9. The holding period of the Acquiring Fund Shares received by a
shareholder of the Target Fund (including fractional shares to which
they may be entitled) will include the holding period of the Target
Fund shares exchanged therefor, provided that the shareholder held the
Target Fund shares as a capital asset on the date of the exchange
pursuant to Section 1223(1) of the Code.
10. The Acquiring Fund will succeed to and take into account the items of
the Target Fund described in Section 381(c) of the Code.

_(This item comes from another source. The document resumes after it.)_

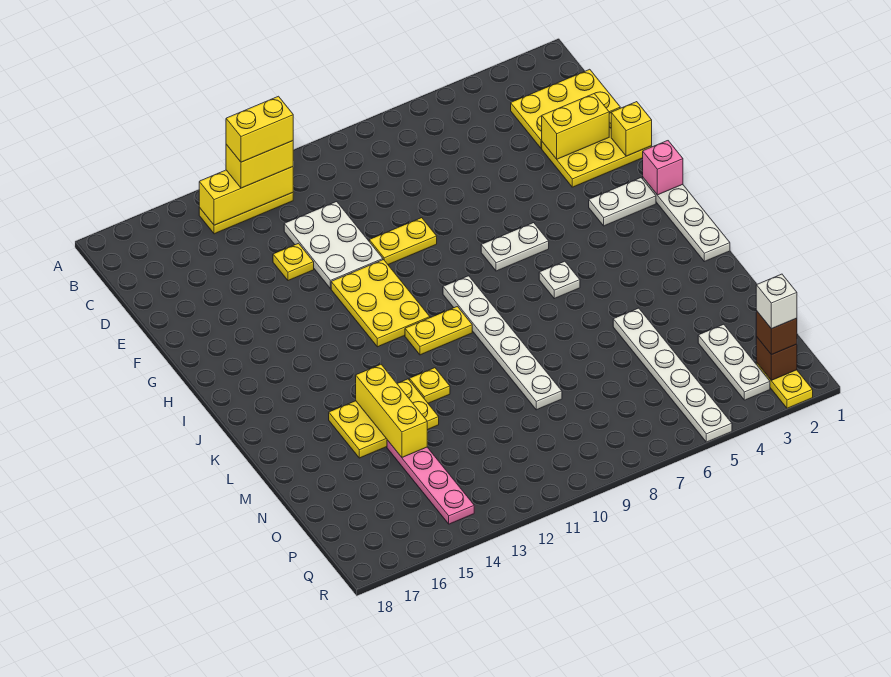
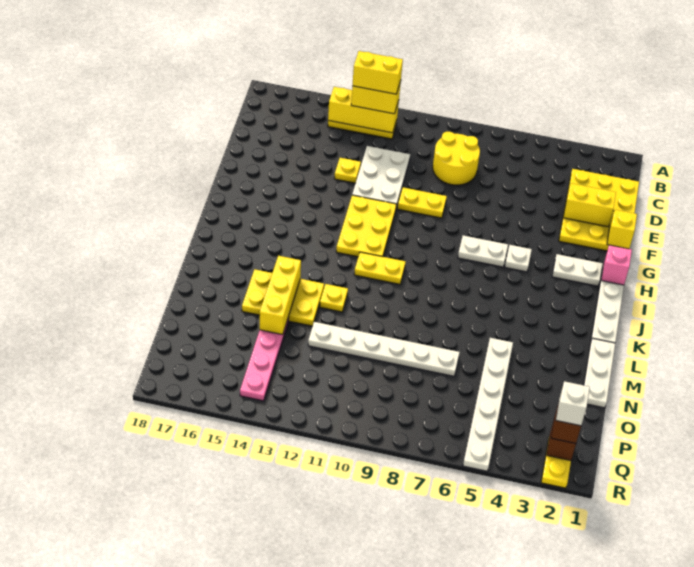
none -> yellow 2x2 round brick [433,132,480,185]
white 1x6 plate [443,276,562,410] -> white 1x6 plate turned to [308,322,460,376]
white 1x1 plate [539,261,580,299] -> white 1x1 plate moved to [505,245,532,272]
white 1x3 plate [698,324,770,400] -> white 1x3 plate moved to [584,338,615,408]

11. The consummation of the Reorganization will not terminate the taxable
year of the Target Fund. The part of the taxable year of the Target
Fund before the Reorganization and part of the taxable year of the
Acquiring Fund after the Reorganization will constitute a single
taxable year of the Acquiring Fund.
This opinion letter expresses our views only as to U.S. federal income tax
laws in effect as of the date hereof. It represents our best legal judgment as
to the matters addressed herein, but is not binding on the Internal Revenue
Service or the courts. Accordingly, no assurance can be given that the opinions
and analysis expressed herein, if contested, would be sustained by a court. Our
opinion is based upon the Code, the applicable Treasury Regulations promulgated
thereunder, the present position of the Internal Revenue Service as set forth in
published revenue rulings and revenue procedures, present administrative
positions of the Internal Revenue Service, and existing judicial decisions, all
of which are subject to change either prospectively or retroactively. We do not
undertake to make any continuing analysis of the facts or relevant law following
the date of this letter.
Our opinion is conditioned upon the performance by ALPS and AIC of their
respective undertakings in the Agreement and the Representation Letters.
This opinion is being rendered to AIC, on behalf of the Acquiring Fund, and
to ALPS, on behalf of the Target Fund, and may be relied upon only by AIC, ALPS,
the Target Fund, the Acquiring Fund and their respective shareholders.